I really miss the plug+play nature of macOS, I think Linux has it advantages and it might be better on desktops but it’s just been horrible for me on a laptop. I might have to try a MacBook plus a fast Linux desktop next.
> You can call me too incompetent or whatever but I’ve been running into stupidly obscure bugs that even stumped some of my Linux guru friends.
No, you're not incompetent. As usual, manufacturers are putting weird features into their laptops that the Linux drivers and userspace can't keep up with - e.g. the debacle that is the Nvidia Prime gpu switching tech for low power vs high performance modes. Simply doesn't work most of the time, leaving you scratching your head. UEFI related woes are also common as we finally deal with having to give up on a decent experience with legacy boot.
At this point the wise person buys a laptop with official Linux support out of the box. It helps you and it helps the community (vote with your dollars!).
Yes, weird features such as "802.11n wifi", "suspending the system when lid closed" etc. Had a well supported older thinkpad (even supports open source bioses etc), and issues cropped up in those areas
For sure, but usually this comes down to "manufacturer picked a slightly cheaper wifi chip with no linux support", "manufacturer is doing weird shit with ACPI they shouldn't", etc.
It was a Dell XPS 13 Developer Edition with Ubuntu, far and away the most recommended distro/hardware combination. Everything else seems to be less supported.
If someone doesn't know how to dig into terminal commands and google stuff on your phone to troubleshoot, you shouldn't even attempt linux on a desktop.
Oh yeah, Dell XPS Dev edition is usually a decent choice, although you're right that not everything works perfectly (at least it didn't a few years ago when I bought one). It is a little annoying to have bugs in a factory-installed OS, but I'm glad to at least have the option.
I actually prefer Thinkpads these days because everything "just works" when I install Fedora on it.
If you're an Ubuntu person and want it from the factory, I have heard that System76 build quality has gotten pretty good.
"Ubuntu Certified hardware has passed our extensive testing and review process to make sure Ubuntu runs well out of the box and it is ready for your business. We work closely with OEMs to jointly make Ubuntu available on a wide range of devices."

=-=-=-=-=

*Instructions for the task*: In the text on running Linux on laptops, which laptop and operating system combination is described as far and away the most recommended?

*Provided material*:
=-=-=-=-=

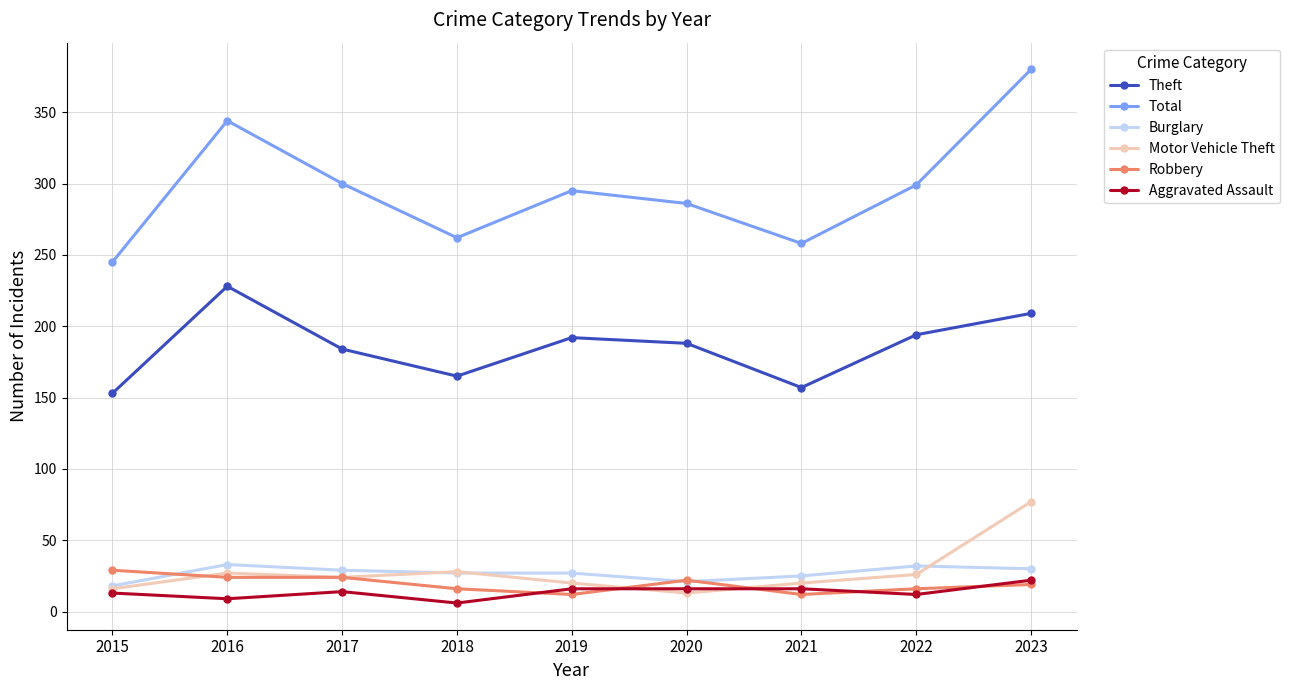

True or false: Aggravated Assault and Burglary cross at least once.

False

=-=-=-=-=

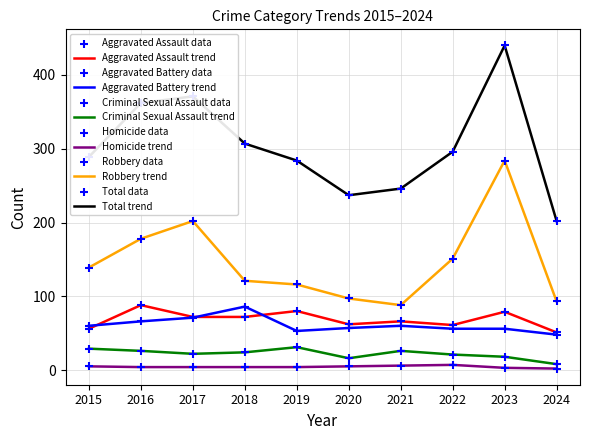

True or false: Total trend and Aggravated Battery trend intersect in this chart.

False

=-=-=-=-=

*Answer to this exercise*: The Dell XPS 13 Developer Edition with Ubuntu.